Am Tragegriff sind ein Ringvisier (Typ „Hostring“) und ein Korn angebracht. Die Länge der Visierlinie (200 mm) ist für eine Schrotflinte auf kurze Distanz völlig ausreichend. Am Griff können optische oder Nachtsichtgeräte montiert werden.

Die Breite des Kolbens und seine Position auf der Achse der Laufbohrung sorgen für eine bessere Genauigkeit, und die allgemeine Anordnung sorgt für eine Kompaktheit der Waffe mit einer relativ großen Gesamtmagazinkapazität. Die Bedienelemente sind im zentralen Teil der Waffe gesammelt. Das Balancieren ermöglicht es, bei Bedarf mit einer Hand mit der Gesäßauflage im Unterarm einen Schuss zu machen. Es ist geplant, ein auf 550 mm „gekürztes“ Modell mit einer Gesamtmagazinkapazität von 8 Schuss herauszubringen.

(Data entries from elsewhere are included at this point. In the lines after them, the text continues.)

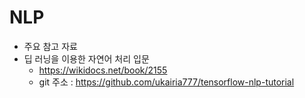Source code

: # NLP

- 주요 참고 자료
- 딥 러닝을 이용한 자연어 처리 입문 
    - https://wikidocs.net/book/2155 
    - git 주소 : https://github.com/ukairia777/tensorflow-nlp-tutorial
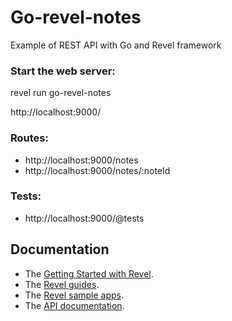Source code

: # Go-revel-notes

Example of REST API with Go and Revel framework

### Start the web server:

   revel run go-revel-notes
   
   http://localhost:9000/

### Routes:

   * http://localhost:9000/notes
   * http://localhost:9000/notes/:noteId

### Tests:

   * http://localhost:9000/@tests
   
## Documentation

* The [Getting Started with Revel](http://revel.github.io/tutorial/gettingstarted.html).
* The [Revel guides](http://revel.github.io/manual/index.html).
* The [Revel sample apps](http://revel.github.io/examples/index.html).
* The [API documentation](https://godoc.org/github.com/revel/revel).

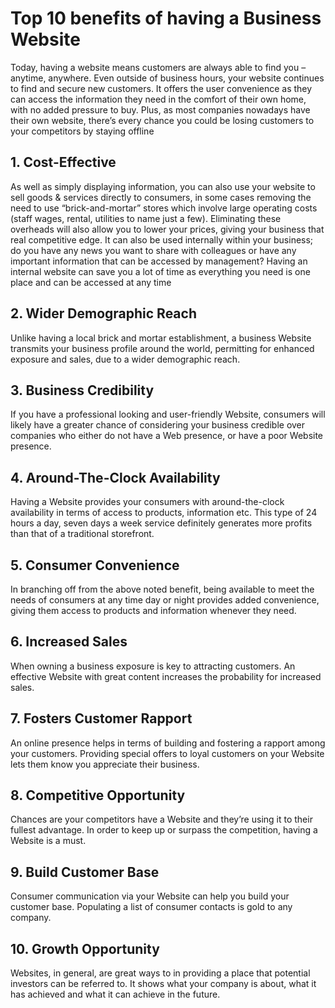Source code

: 
<h1> Top 10 benefits of having a Business Website</h1>

Today, having a website means customers are always able to find you – anytime, anywhere. Even outside of business hours, your website continues to find and secure new customers. It offers the user convenience as they can access the information they need in the comfort of their own home, with no added pressure to buy. Plus, as most companies nowadays have their own website, there’s every chance you could be losing customers to your competitors by staying offline


<h2>1. Cost-Effective</h2>
<p>As well as simply displaying information, you can also use your website to sell goods & services directly to consumers, in some cases removing the need to use “brick-and-mortar” stores which involve large operating costs (staff wages, rental, utilities to name just a few). Eliminating these overheads will also allow you to lower your prices, giving your business that real competitive edge. It can also be used internally within your business; do you have any news you want to share with colleagues or have any important information that can be accessed by management? Having an internal website can save you a lot of time as everything you need is one place and can be accessed at any time</P>

<h2>2. Wider Demographic Reach</h2>
<p>Unlike having a local brick and mortar establishment, a business Website transmits your business profile around the world, permitting for enhanced exposure and sales, due to a wider demographic reach.</P>
<h2>3. Business Credibility</h2>
<p>If you have a professional looking and user-friendly Website, consumers will likely have a greater chance of considering your business credible over companies who either do not have a Web presence, or have a poor Website presence.</P>
<h2>4. Around-The-Clock Availability</h2>
<p>Having a Website provides your consumers with around-the-clock availability in terms of access to products, information etc. This type of 24 hours a day, seven days a week service definitely generates more profits than that of a traditional storefront.</p>
<h2>5. Consumer Convenience</h2>
<p>In branching off from the above noted benefit, being available to meet the needs of consumers at any time day or night provides added convenience, giving them access to products and information whenever they need.</p>
<h2>6. Increased Sales</h2>
When owning a business exposure is key to attracting customers. An effective Website with great content increases the probability for increased sales.
<h2>7. Fosters Customer Rapport</h2>
An online presence helps in terms of building and fostering a rapport among your customers. Providing special offers to loyal customers on your Website lets them know you appreciate their business.
<h2>8. Competitive Opportunity</h2>
Chances are your competitors have a Website and they’re using it to their fullest advantage. In order to keep up or surpass the competition, having a Website is a must.
<h2>9. Build Customer Base</h2>
Consumer communication via your Website can help you build your customer base. Populating a list of consumer contacts is gold to any company.
<h2>10. Growth Opportunity</h2>
Websites, in general, are great ways to in providing a place that potential investors can be referred to. It shows what your company is about, what it has achieved and what it can achieve in the future.
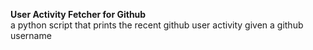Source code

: **User Activity Fetcher for Github** \
a python script that prints the recent github user activity given a github username 
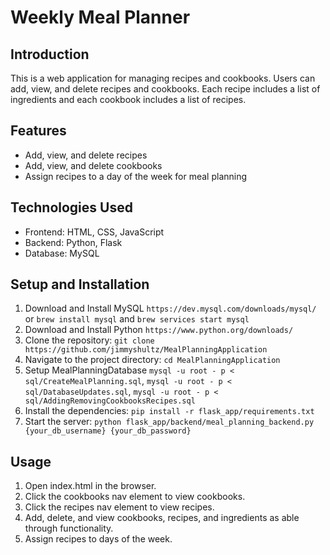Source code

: # Weekly Meal Planner

## Introduction

This is a web application for managing recipes and cookbooks. Users can add, view, and delete recipes and cookbooks. Each recipe includes a list of ingredients and each cookbook includes a list of recipes.

## Features

- Add, view, and delete recipes
- Add, view, and delete cookbooks
- Assign recipes to a day of the week for meal planning

## Technologies Used

- Frontend: HTML, CSS, JavaScript
- Backend: Python, Flask
- Database: MySQL

## Setup and Installation

1. Download and Install MySQL `https://dev.mysql.com/downloads/mysql/` or `brew install mysql` and `brew services start mysql`
2. Download and Install Python `https://www.python.org/downloads/`
3. Clone the repository: `git clone https://github.com/jimmyshultz/MealPlanningApplication`
4. Navigate to the project directory: `cd MealPlanningApplication`
5. Setup MealPlanningDatabase `mysql -u root - p < sql/CreateMealPlanning.sql`, `mysql -u root - p < sql/DatabaseUpdates.sql`, `mysql -u root - p < sql/AddingRemovingCookbooksRecipes.sql`
6. Install the dependencies: `pip install -r flask_app/requirements.txt`
7. Start the server: `python flask_app/backend/meal_planning_backend.py {your_db_username} {your_db_password}`

## Usage

1. Open index.html in the browser.
2. Click the cookbooks nav element to view cookbooks.
3. Click the recipes nav element to view recipes.
4. Add, delete, and view cookbooks, recipes, and ingredients as able through functionality.
5. Assign recipes to days of the week.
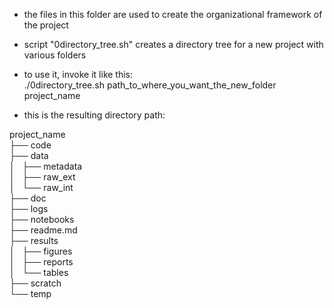 - the files in this folder are used to create the organizational framework of the project  
  
- script "0directory_tree.sh" creates a directory tree for a new project with various folders   
- to use it, invoke it like this:   
./0directory_tree.sh path_to_where_you_want_the_new_folder project_name  
  
- this is the resulting directory path:  

project_name  
├── code  
├── data  
│   ├── metadata  
│   ├── raw_ext  
│   └── raw_int  
├── doc  
├── logs  
├── notebooks  
├── readme.md  
├── results  
│   ├── figures  
│   ├── reports  
│   └── tables  
├── scratch  
└── temp  
  

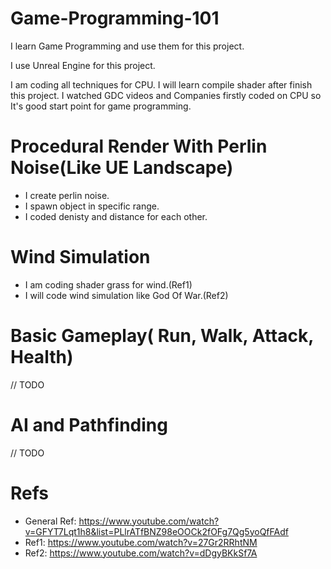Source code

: # Game-Programming-101
I learn Game Programming and use them for this project.

I use Unreal Engine for this project.

I am coding all techniques for CPU. I will learn compile shader after finish this project. I watched GDC videos and Companies firstly coded on CPU so It's good start point for game programming.

# Procedural Render With Perlin Noise(Like UE Landscape)

- I create perlin noise.
- I spawn object in specific range.
- I coded denisty and distance for each other.

# Wind Simulation

- I am coding shader grass for wind.(Ref1)
- I will code wind simulation like God Of War.(Ref2)

# Basic Gameplay( Run, Walk, Attack, Health)

// TODO

# AI and Pathfinding

// TODO

# Refs
- General Ref: https://www.youtube.com/watch?v=GFYT7Lqt1h8&list=PLlrATfBNZ98eOOCk2fOFg7Qg5yoQfFAdf
- Ref1: https://www.youtube.com/watch?v=27Gr2RRhtNM
- Ref2: https://www.youtube.com/watch?v=dDgyBKkSf7A
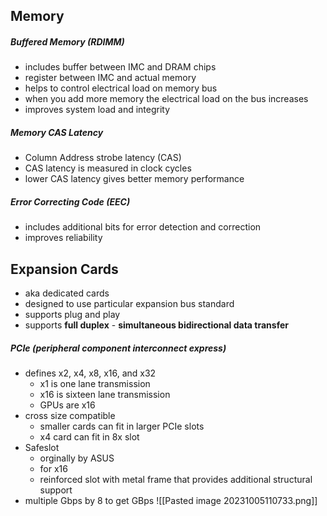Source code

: 
## Memory
##### Buffered Memory (RDIMM)
- includes buffer between IMC and DRAM chips
- register between IMC and actual memory
- helps to control electrical load on memory bus
- when you add more memory the electrical load on the bus increases
- improves system load and integrity

##### Memory CAS Latency
- Column Address strobe latency (CAS)
- CAS latency is measured in clock cycles
- lower CAS latency gives better memory performance

##### Error Correcting Code (EEC)
- includes additional bits for error detection and correction
- improves reliability

## Expansion Cards
- aka dedicated cards
- designed to use particular expansion bus standard
- supports plug and play
- supports **full duplex** - **simultaneous bidirectional data transfer**

##### PCIe (peripheral component interconnect express)
- defines x2, x4, x8, x16, and x32
	- x1 is one lane transmission
	- x16 is sixteen lane transmission
	- GPUs are x16
- cross size compatible
	- smaller cards can fit in larger PCIe slots
	- x4 card can fit in 8x slot
- Safeslot
	- orginally by ASUS
	- for x16
	- reinforced slot with metal frame that provides additional structural support
- multiple Gbps by 8 to get GBps
![[Pasted image 20231005110733.png]]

Über dem Lauf befinden sich zwei Röhrenmagazine für 6 Schuss. Die hinteren offenen Enden der Magazine sind mit einem in der Querebene schwingenden Halbsektor abgedeckt. Die Halbsektorposition definiert einen Hebel auf der Oberseite der Waffe hinter dem Tragegriff. Mit der Mittelstellung des Halbsektors sind beide Magazine geöffnet und Patronen werden abwechselnd aus ihnen zugeführt. Beim Bewegen des Hebels überlappt der Halbsektor eines der Magazine, sodass der Schütze die Munitionsart auswählen kann (z. B. Kugel oder Schuss, Schuss oder spezielles "Gas"). Transparente Platten über den Magazinen ermöglichen eine visuelle Beurteilung der Munition. Zum Bestücken der Magazine drückt der Schütze den Entriegelungshebel und „bricht“ die Waffe.

Das Nachladen erfolgt durch Hin- und Herschieben des Laufs hinter dem Unterarm. Wenn sich der Lauf vorwärts bewegt, wird die Laufbohrung entriegelt und die verbrauchte Patronenhülse wird durch das untere Fenster ausgeworfen. Beim Rückwärtsfahren wird die nächste Patrone aus dem Magazin in den Zuführschacht geschoben und befindet sich vor dem feststehenden Verschluss ("Block"), in dem sie vom Greifer gehalten wird. Der Lauf "läuft" über die Patrone, während der breite Boden vom Boden des Verschlusses in die Laufbohrung eindringt und diese verriegelt, und schaltet auch die automatische Sicherung aus, die einen Schuss verhindert, wenn der Kanal nicht vollständig gesperrt ist Kofferraum.

Besteht - eine Waffe, die von Strafverfolgungsbehörden in mehreren Ländern zum Testen gekauft wurde.